Monday, April 15, 2013

The Orphanmaster's Son just won the Pulitzer for fiction, a book I wanted to like... here's my original review

The Orphanmaster's Son by Adam Johnson is a book I wanted to like, lots of people I respect do, and I am always willing to champion a book that's against totalitarian repression and meglomaniacal dictators. So what's the problem? It's unrelenting in its narrative of atrocities so viscerally frightening in this "no exit" world that they would have been the envy of Kafka's Castle or Dostoyevsky's The Lower Depths or Solzenetsyn's Gulag or any concentration camp history....and that's my problem. I don't know if Mr.Johnson's N.Korea is meant to be mythic or real or a combination of both.

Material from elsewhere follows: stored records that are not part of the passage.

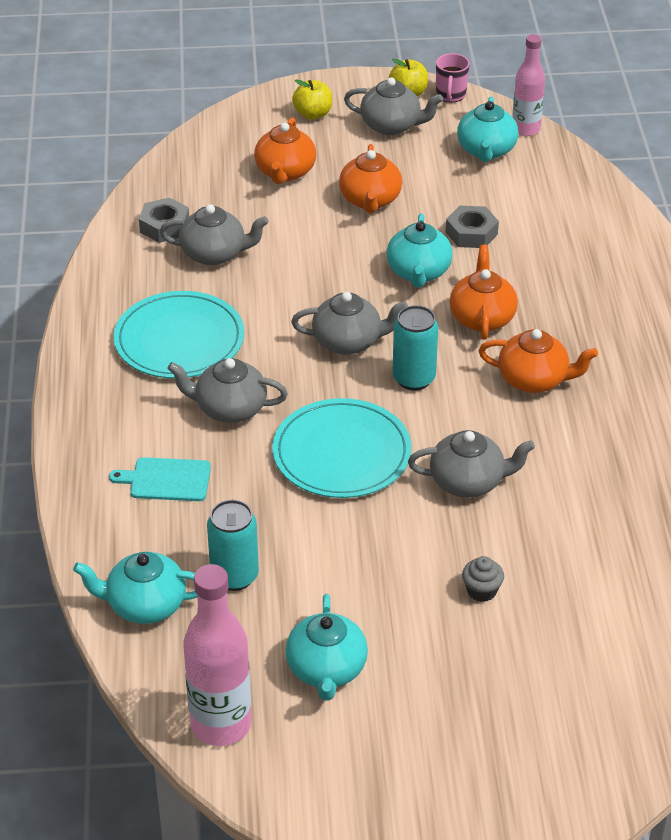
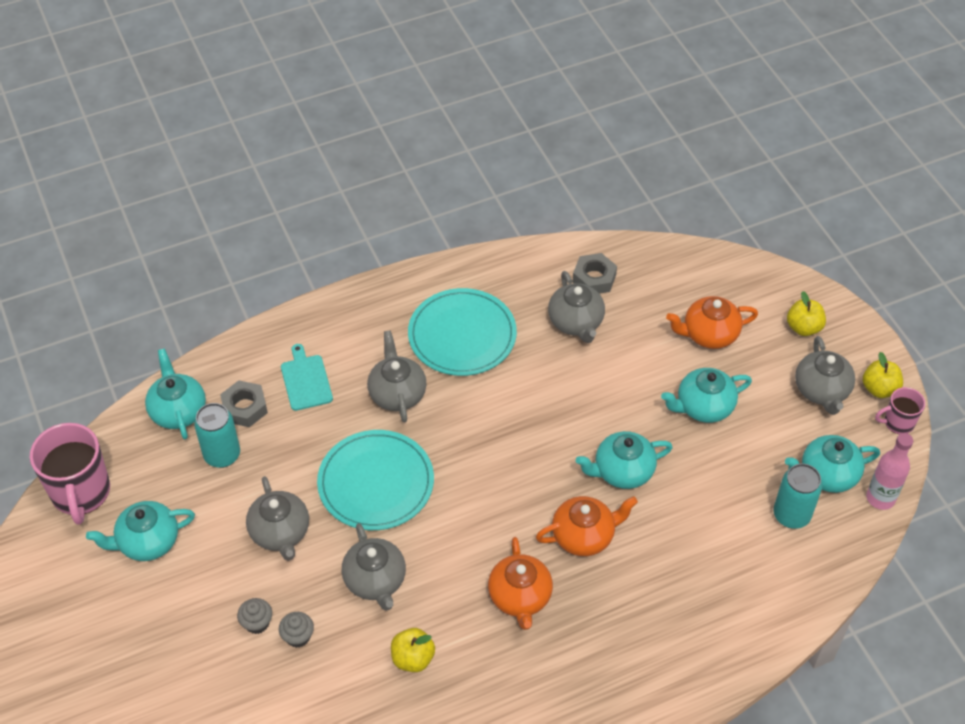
camera: 70 degrees right, 10 degrees up
pink bottle [183,564,251,746] -> pink mug [30,423,110,525]
grey teapot [291,292,408,355] -> grey teapot moved to [246,476,309,561]
orange teapot [339,144,402,213] -> turquoise teapot [661,368,752,423]
turquoise can [392,305,438,391] -> turquoise can moved to [773,464,822,529]
grey nut [446,206,499,248] -> grey nut moved to [220,380,268,427]
none -> grey cupcake [279,612,314,648]
none -> yellow apple [391,628,435,672]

Why does this matter? If it's historical truth or fiction based on it, then I accept the necessity to shock so we can be outraged and perhaps contribute to some change or resolve it won't happen again. If he's created this world in order to indict N.Korea, that would be an endeavor made more believable by a novel with more than one note--despair/hopelessness--only relieved at the end by the possibility of escape but not for the hero. I found myself almost feeling sorry for a country I know little about, so wholly condemned as vicious, tyrannical, and completely soul destroying for all its citizens high or low.

A pity because it is so well written and yet you find yourself almost afraid to care for the protagonists, because people are so casually tortured and killed--completely eviscerated as individuals with identity in The Orphanmaster's Son. The book tells two stories that overlap. one of General Ga, who is not really the General, and his biographer, who actually is a police torturer. It begins with an orphan, who's not really an orphan since his father is the orphanmaster, the man who captures them from the streets and has them sent to various work farms, uranium mines, toil that leads to no life expectancy for these ill fed, ill treated, flotsam of the bottom rung of N.Korean society. They are exploited even for their blood if they sicken, far worse than Dickens' England. Yet the Orphan master's son manages to survive and keep some identity since he had had a father and a mother who was a "singer."

One day he is attacked by the strongest most evil man in N.Korea, General Ga, and lives to not just escape the uranium mines but to become the man he killed, assuming his high place in society and his wife, the beautiful actress Sun Moon, who is the soul of the "Dear Leader's" Korea. His learning about love with Sun Moon and her two children, inspires a denouement worthy of Casablanca--the movie that inspires the Imposter Ga to a great act of liberation. The police interrogator cannot bear the one noble man he's encountered, who experienced love, to be destroyed and so he tells his story so that his identity will be preserved and, at the end, you protest his stultifying solution, though it was inevitable. In this N.Korea, the "Dear Leader" is a combination of Hitler and Big Brother. In this unimaginable world everyone and everything is part of him and owes whatever existence they have to complete subjugation. It is a nightmare there is no waking from, until the Americans land to rescue their female rower. A path is briefly open. I don't know I would recommend this novel, which I think is a poetic allegory to the reality that is North Korea. I would rather read something by a North Korean? I may be having an authenticity problem.